Mike Pence Has a Lot of Nerve Even Uttering the Words ‘World AIDS Day’
Yesterday, for the second year in a row, U.S. Vice President Mike Pence — a politician who practically relishes in his abysmal track record on issues of LGBTQ importance — failed to reference the queer community in his remarks concerning World AIDS Day.
The only person who could have been more inappropriate to speak on the importance of World AIDS Day (which Hornet argues should be renamed “World HIV Day”) than Mike Pence — a man who has devoted time and energy to sabotaging HIV prevention efforts and is himself saddled with the shame of propagating HIV in his home state of Indiana — would have been the president himself, as, let’s face it, Donald Trump more than likely has no clue how HIV is even transmitted.
But that didn’t stop the U.S. Vice President from crowing to a room full of people and cameras — two days before the 30th anniversary of World AIDS Day — that we are now closer than ever to ending the HIV crisis.
Yeah, we are. With absolutely no thanks to him.
It’s disgusting enough that anyone could honor World AIDS Day, particularly on an anniversary as important as 2018, without mentioning the community of people — queer Americans — who were most drastically affected by its wake in this country.
But Pence’s silence — never once mentioning “LGBT” or the thousands of gay men lost in the HIV epidemic of the 1980s and ’90s — will not be forgiven, and will not be shoved under the rug. It didn’t take long before the Democratic National Committee responded to the VP’s utter callousness, in addition to pointing out the lies he told from the podium and “the truths he forgot to mention.”
In addition to “honoring” World AIDS Day in his speech yesterday, Pence called out the 15th anniversary of the President’s Emergency Plan for AIDS Relief (PEPFAR), a government initiative to address the global fight against HIV and AIDS, primarily in Africa. That mention, in which he referred to PEPFAR as “one of the most successful investments in health care and humanitarian aid in American history,” took some real nerve seeing as how the Trump administration actually proposed slashing the initiative’s funding. The Daily Beast noted such a cut could result in 300,000 people dead per year.
VP Pence also talked up the Ryan White HIV/AIDS program, the country’s largest federally funded program for those living with HIV, which — again — is a program the Trump administration has practically gutted. Hornet has reported that those Ryan White funds were actually diverted to offset the high costs of Trump’s family separation policy. Uninsured Americans living with HIV aren’t seeing that money, which is instead being used to place children in cages.
As the DNC points out, here are some of the things Mike Pence failed to mention from the podium:
Trump fired the remaining members of the Presidential Advisory Council on HIV/AIDS after several members quit because Trump “doesn’t care” about the issue.
Trump still hasn’t appointed anyone to lead the White House Office of National AIDS Policy.
Trump announced the “Deploy or Get Out” rule, which could remove HIV-positive military personnel from service.
While we know the Trump administration is doing no favors for the fight against HIV, Mike Pence himself has been an enemy of HIV prevention since long before his days in the White House.
Way back in 2000, when Pence was running for Congress, he suggested that Ryan White funds be audited — “to ensure that federal dollars were no longer being given to organizations that celebrate and encourage the types of behaviors that facilitate the spreading of the HIV virus” — which is, you know, code language for “gay stuff.” Instead he felt those funds should go to a more worthy cause: conversion therapy.
In 2011, it was Mike Pence, then a House representative for Indiana, who wrote the amendment that defunded Planned Parenthood.
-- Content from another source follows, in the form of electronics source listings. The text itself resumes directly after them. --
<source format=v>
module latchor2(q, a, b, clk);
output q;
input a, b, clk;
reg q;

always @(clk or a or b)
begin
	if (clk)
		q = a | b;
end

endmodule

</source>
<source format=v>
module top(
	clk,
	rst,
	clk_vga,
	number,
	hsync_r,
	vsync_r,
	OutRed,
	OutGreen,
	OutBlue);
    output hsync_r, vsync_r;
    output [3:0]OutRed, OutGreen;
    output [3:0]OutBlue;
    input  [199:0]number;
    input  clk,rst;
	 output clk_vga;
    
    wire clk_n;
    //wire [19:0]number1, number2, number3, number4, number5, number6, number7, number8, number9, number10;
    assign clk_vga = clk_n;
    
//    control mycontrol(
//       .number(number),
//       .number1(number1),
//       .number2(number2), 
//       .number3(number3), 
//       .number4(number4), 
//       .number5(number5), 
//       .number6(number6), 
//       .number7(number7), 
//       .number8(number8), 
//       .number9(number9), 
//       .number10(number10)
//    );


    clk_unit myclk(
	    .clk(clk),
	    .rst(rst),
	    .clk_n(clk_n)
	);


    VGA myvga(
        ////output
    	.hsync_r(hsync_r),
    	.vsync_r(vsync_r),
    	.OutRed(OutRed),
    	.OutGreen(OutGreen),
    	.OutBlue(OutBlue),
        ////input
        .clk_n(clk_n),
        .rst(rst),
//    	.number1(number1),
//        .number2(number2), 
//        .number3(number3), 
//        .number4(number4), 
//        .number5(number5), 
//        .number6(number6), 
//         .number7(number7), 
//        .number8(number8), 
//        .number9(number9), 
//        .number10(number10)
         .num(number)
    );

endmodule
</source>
Clinics across the country were shutdown, some of which were the only places for locals to get tested for HIV.
For more than 16 years, Pence has been a voice of support for abstinence-only education, at one point telling CNN’s Wolf Blitzer that “Frankly, condoms are a very, very poor protection against sexually transmitted diseases.” That, of course, is a downright ridiculous thing to say.
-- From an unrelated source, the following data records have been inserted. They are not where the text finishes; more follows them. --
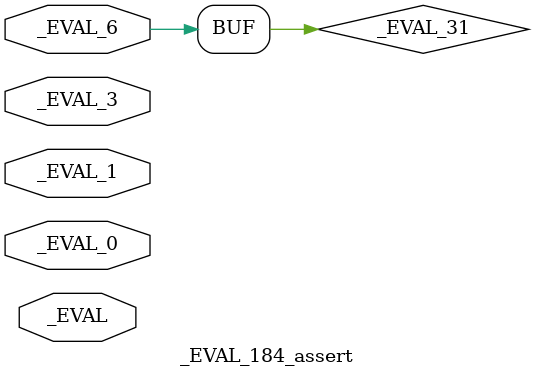
<source format=sv>
module _EVAL_184_assert(
  input   _EVAL,
  input   _EVAL_0,
  input   _EVAL_1,
  input   _EVAL_3,
  input   _EVAL_6
);
  wire  _EVAL_10;
  wire  _EVAL_11;
  wire  _EVAL_14;
  wire  _EVAL_18;
  wire  _EVAL_19;
  wire  _EVAL_22;
  wire  _EVAL_24;
  wire  _EVAL_25;
  wire  _EVAL_28;
  wire  _EVAL_31;
  wire  _EVAL_32;
  wire  _EVAL_33;
  assign _EVAL_33 = _EVAL_1 & _EVAL_0;
  assign _EVAL_32 = _EVAL_24 & _EVAL_28;
  assign _EVAL_28 = ~_EVAL_33;
  assign _EVAL_14 = ~_EVAL_22;
  assign _EVAL_31 = _EVAL_6;
  assign _EVAL_10 = ~_EVAL_31;
  assign _EVAL_18 = _EVAL_3 & _EVAL_0;
  assign _EVAL_24 = _EVAL_14 & _EVAL_11;
  assign _EVAL_11 = ~_EVAL_18;
  assign _EVAL_19 = ~_EVAL_25;
  assign _EVAL_22 = _EVAL_3 & _EVAL_1;
  assign _EVAL_25 = _EVAL_32 | _EVAL_31;
  always @(posedge _EVAL) begin
    `ifndef SYNTHESIS
    `ifdef PRINTF_COND
      if (`PRINTF_COND) begin
    `endif
        if (_EVAL_3 & _EVAL_10) begin
          $fwrite(32'h80000002,"Obfuscated Simulation Output(1646262a)\n");
        end
    `ifdef PRINTF_COND
      end
    `endif
    `endif // SYNTHESIS
    `ifndef SYNTHESIS
    `ifdef STOP_COND
      if (`STOP_COND) begin
    `endif
        if (_EVAL_19) begin
          $fatal;
        end
    `ifdef STOP_COND
      end
    `endif
    `endif // SYNTHESIS
    `ifndef SYNTHESIS
    `ifdef PRINTF_COND
      if (`PRINTF_COND) begin
    `endif
        if (_EVAL_3 & _EVAL_10) begin
          $fwrite(32'h80000002,"Obfuscated Simulation Output(b78a2954)\n");
        end
    `ifdef PRINTF_COND
      end
    `endif
    `endif // SYNTHESIS
    `ifndef SYNTHESIS
    `ifdef PRINTF_COND
      if (`PRINTF_COND) begin
    `endif
        if (_EVAL_19) begin
          $fwrite(32'h80000002,"Obfuscated Simulation Output(66ca24a7)\n");
        end
    `ifdef PRINTF_COND
      end
    `endif
    `endif // SYNTHESIS
  end

endmodule

</source>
The Huffington Post has deftly called out that in 2003 Pence argued the Bush administration should favor abstinence-only education over condom distribution to solve Africa’s HIV/AIDS crisis. (Seriously. And he said that on the floor of the House of Representatives.)
In 2015, Pence’s opposition to a needle exchange program that exacerbated local Indiana HIV rates (200 new cases) has proven to be a legacy of his time as that state’s governor. (Well, that and the Religious Freedom Restoration Act he signed that resulted in a $250 million economic panic in the state.)
Of course, what can we expect from Mike Pence, a man who thinks prayer is a valid form of HIV prevention?
As easy as it is to say the Trump administration should “do better” in future commemorations of World AIDS Day, such a sentiment is futile.
The current administration of the United States actively fights against scientific progress on a daily basis, against the LGBTQ community’s right to live happy and healthy lives and, as is easily discernible, against the best paths that would lead us all to an HIV-free world.